Rather than “Doctors blast new HMSA payment plan,” as heralded in a Star-Advertiser article April 10, we believe the real headline is “Health care costs are consuming us.”
They are the largest driver of the federal deficit by far.
The state has $16 billion in unfunded health care liability that is projected to grow to $32 billion in 10 years.
Our primary-care doctors in East Hawaii are stretched to the breaking point, and our hospital has had to cut staff and services. Health insurance premiums eat up more and more of an employer’s margin and an employee’s compensation. Some people are paying over $20,000 a year to insure their families today.
Actually, we believe HMSA’s plan to move primary care off of fee-for-service (FFS) payments is a step in the right direction to address the cost crisis.
Three years ago, 11 primary-care physicians (PCP) went off the FFS payment model and into the per-member-per-month (PMPM) payment model being piloted by HMSA. None has gone bankrupt, and all, including two more PCPs, elected to move into the next version of a PMPM model based on the median pay for PCPs nationally.
While they are still working on how to transform their practices to care for the health of all their patients, changing from FFS has taken them off the treadmill of many cookie-cutter office visits and stabilized their cash flow.
They are spending more time with their complex patients.
Rather than the economics of the FFS payment model driving care, it is the needs of the patient.
Both patients and doctors report more satisfaction in this new model of care in East Hawaii.
Putting primary care on a per-member-per-month basis does not mean that the physician is financially responsible for the total cost of all services for their patients.
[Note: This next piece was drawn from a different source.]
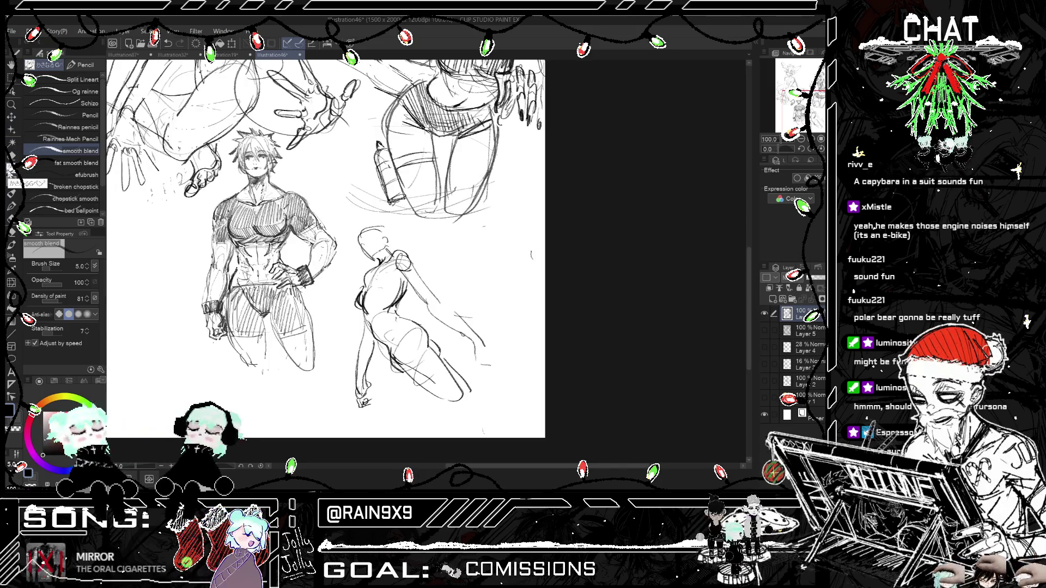
key(ctrl+h)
They are financially liable for only the care that they provide, not for services provided by specialists or the hospital.
To start such a change in their business model from volume of services provided to value of services performed, it makes sense to base the PMPM on the average of three years of payment divided by the number of patients. This gives physicians time to change their practice to a different business model.
The problem with this methodology is that it captures and rewards the inefficiency, inconvenience and costs that were generated by the FFS model, which promoted a higher volume of visits and procedures. Still it’s a place to start.
After three years on this model, the current version is built on a methodology that aims to get the “average” physician to the median compensation for primary care physicians in the nation assuming certain overhead factors and number of patients.
These assumptions, the weighting of risk factors and accountability for total cost of care, all are critical and complex elements that need to be refined over time.
We are convinced, however, that getting primary care away from FFS is a necessary step in the right direction.
From our perspective we need to make structural changes quicker, particularly in the community model of health care delivery where physicians, hospitals, pharmacies, labs and health plans are independent entities.
Only an unprecedented level of collaboration among us can keep this model of health care delivery viable.
Health plans must allow the community and providers to guide how resources are spent. We must pursue payment reform, information integration and care coordination in bold, new ways to make a difference, given the magnitude and urgency of the cost crisis.
In East Hawaii, we believe that a sustainable system must be “community-governed, person-centered, physician-led, data-driven and health plan-enabled.”
We have worked hard in the last few years to make this more than a motto.